Il professor Giuliano Noci, prorettore del Politecnico di Milano

IMPARIAMO A CONOSCERE LA CINA COSI’ CAPIREMO COME INTERAGIRE

Giuliano Noci, prorettore del Politecnico di Milano: “Il nostro approccio è troppo frammentato, inefficace. I politici devono studiare e capire di più questo Paese”

La Cina sta diventando il principale mercato mondiale, in ogni settore. L’Italia guarda con crescente interesse a questo gigante, ma lo fa da una posizione di inferiorità – dati alla mano, come vedremo – e senza un adeguato metodo, soprattutto culturale. Nell’interscambio commerciale, ad agosto 2021 l’Italia importava dalla Cina beni per quasi 24 miliardi di euro mentre ne esportava verso Pechino poco oltre i 10 miliardi (erano stati circa 13 nel 2018). Il disavanzo è palese e c’è parecchio da fare. Ne parliamo con il professor Giuliano Noci, prorettore del Politecnico di Milano, professore ordinario di marketing e inoltre amministratore delegato di Polimilano Educational Consulting Ltd – società creata dall’Ateneo milanese per realizzare progetti di formazione post graduate e trasferimento tecnologico in Cina.

Professor Noci, è possibile essere amici della Cina?

Mettiamoci d’accordo su ciò che vogliamo intendere per amicizia. Un amico è colui che dice la verità, non chi vuole che facciamo le cose che lui ci dice, ma vuole confrontarsi con franchezza. Sul piano commerciale, occorre simmetria, un atteggiamento di rispetto ed egualitario.

Sul piano commerciale come vanno le cose?

Non sempre bene. Per esempio, sui prodotti alimentari abbiamo grossi problemi, ci creano non poche difficoltà per esportarli verso la Cina. Rendono complicato l’accesso ai vari mercati, anche nella chimica per fare un altro esempio. Va bene il settore lusso: il 50% della domanda dei beni del lusso, in ambito mondiale, viene dalla Cina.

Ma allora lo sguardo della Cina nei confronti dell’Italia è un po’ supponente?

Niente affatto. Guardi, la Cina è la più antica cultura in assoluto del pianeta e hanno una grande ammirazione per il nostro Paese perché gli riconoscono un patrimonio culturale e storico ineguagliabile, invidiato da molte altre nazioni. Un tale atteggiamento che non hanno nei confronti degli Usa, perché lo ritengono un Paese senza storia, troppo giovane.

Cosa bisogna fare per migliorare i rapporti commerciali con questa grande nazione?

Prima di tutto, i vari attori che si avvicinano alla Cina dovrebbero imparare a conoscerla. In Italia ci sono i singoli ministri che vanno a negoziare in rappresentanza del proprio dicastero e questo non  va bene. Bisogna presentarsi non con un singolo progetto ma con un pacchetto che contempli molteplici proposte. Ripeto: i nostri politici, troppi, si muovono senza sapere nulla. Invece per un Paese a export netto come il nostro la conoscenza di quel mercato è fondamentale, ma i nostri politici si comportano come se trattassero con un interlocutore statunitense.

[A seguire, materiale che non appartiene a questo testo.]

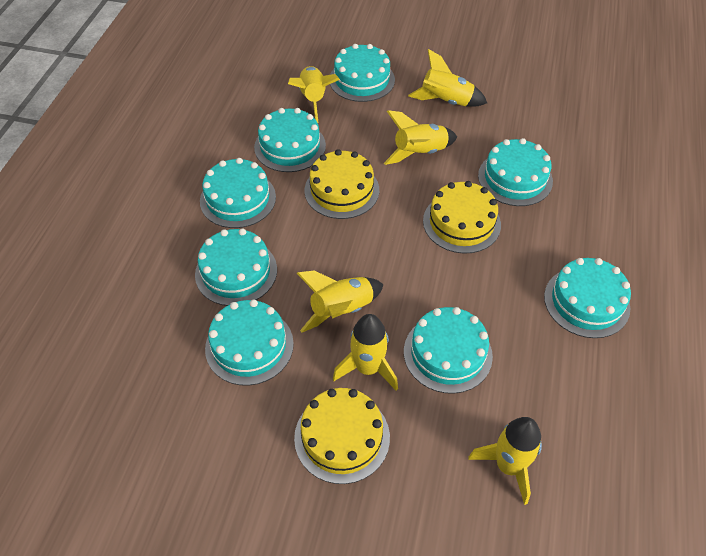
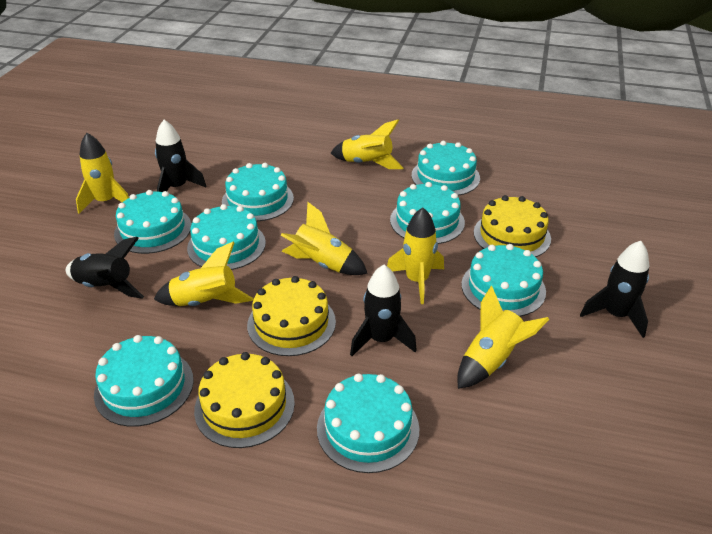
black rocket: 0 -> 4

Cosa suggerisce come intervento immediato, al di là di una maggiore conoscenza della Cina?

Evitare di fare il gioco dei cinesi, cioè di frammentarci nelle negoziazioni. Sei vai a prenderli a uno a uno non hai forza. Ad esempio, se si deve negoziare una commessa sui voli aerei e ti presenti con Ena e Enac, sia detto con tutto il rispetto, perdi immediatamente perché loro hanno strutture cento volte più grandi delle nostre. La Cina deve fare 100 aeroporti nei prossimi 10 anni, devono acquistare migliaia di aerei. Allora bisogna impostare la trattativa  proponendo un pacchetto che contempli anche la possibilità, da parte loro, di un maggior utilizzo dei nostri porti. Questo sempre a titolo esemplificativo. In altri termini: bisogna raggiungere un bilanciamento di interessi, invece da noi c’è frammentarietà, ci si scontra sempre con un Dna italico discontinuo, campanilistico, oserei dire, mentre loro hanno una visione integrata. Dobbiamo conseguirla anche noi.